Weighted Norm Inequalities for the Strichartz Fourier transform on the Heisenberg Group

TL;DR

This paper extends Pitt's inequality to the Heisenberg group for the Strichartz Fourier transform, deriving weighted inequalities, uncertainty principles, and Paley inequalities, thus generalizing classical Euclidean harmonic analysis to a non-commutative setting.

Contribution

It introduces weighted Pitt's inequalities for the Strichartz Fourier transform on the Heisenberg group, including necessary and sufficient conditions, and applies these to uncertainty principles and Paley inequalities.

Findings

Established weighted $L^p$-$L^q$ estimates for the transform.

Derived necessary conditions using Laguerre functions and Bessel zeros.

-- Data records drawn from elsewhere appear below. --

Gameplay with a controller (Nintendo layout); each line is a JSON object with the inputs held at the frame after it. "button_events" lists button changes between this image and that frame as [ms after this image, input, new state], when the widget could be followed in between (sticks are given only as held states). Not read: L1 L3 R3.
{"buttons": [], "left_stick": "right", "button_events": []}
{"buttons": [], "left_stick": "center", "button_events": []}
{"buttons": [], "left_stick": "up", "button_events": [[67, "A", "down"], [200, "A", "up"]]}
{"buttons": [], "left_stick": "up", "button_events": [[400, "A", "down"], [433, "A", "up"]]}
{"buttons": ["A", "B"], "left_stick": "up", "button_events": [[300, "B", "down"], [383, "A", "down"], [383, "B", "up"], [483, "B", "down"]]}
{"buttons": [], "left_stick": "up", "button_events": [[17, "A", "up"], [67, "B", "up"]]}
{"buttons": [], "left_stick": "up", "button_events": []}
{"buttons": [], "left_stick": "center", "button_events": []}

Extended Euclidean Pitt's inequality to the Heisenberg group setting.

Abstract

In this article, we establish an analogue of Pitt's inequality for the Strichartz Fourier transform on the Heisenberg group $\mathbb{H}^n$. By exploiting the scalar-valued formulation of the transform and the framework of decreasing rearrangements, we derive weighted $L^p$-$L^q$ estimates of Pitt type. In particular, we obtain sufficient conditions for the validity of such inequalities via weighted Hardy inequalities and Calder\'{o}n's interpolation method, and we also prove necessary conditions in the case of radial weights, using structural properties of Laguerre functions and zeros of Bessel function. As an application, we deduce an uncertainty principle of Heisenberg-Pauli-Weyl type in this setting and establish a Paley inequality for the Strichartz Fourier transform. We also derive Pitt's inequality using Hardy's inequality for the case $p=q=2$. These results extend the classical Euclidean theory of Pitt's inequality to the non-commutative, nilpotent setting of $\mathbb{H}^n$ for the sub-Laplacian and conformal Laplacian. Here we highlight the role of Laguerre functions in harmonic analysis on the Heisenberg group.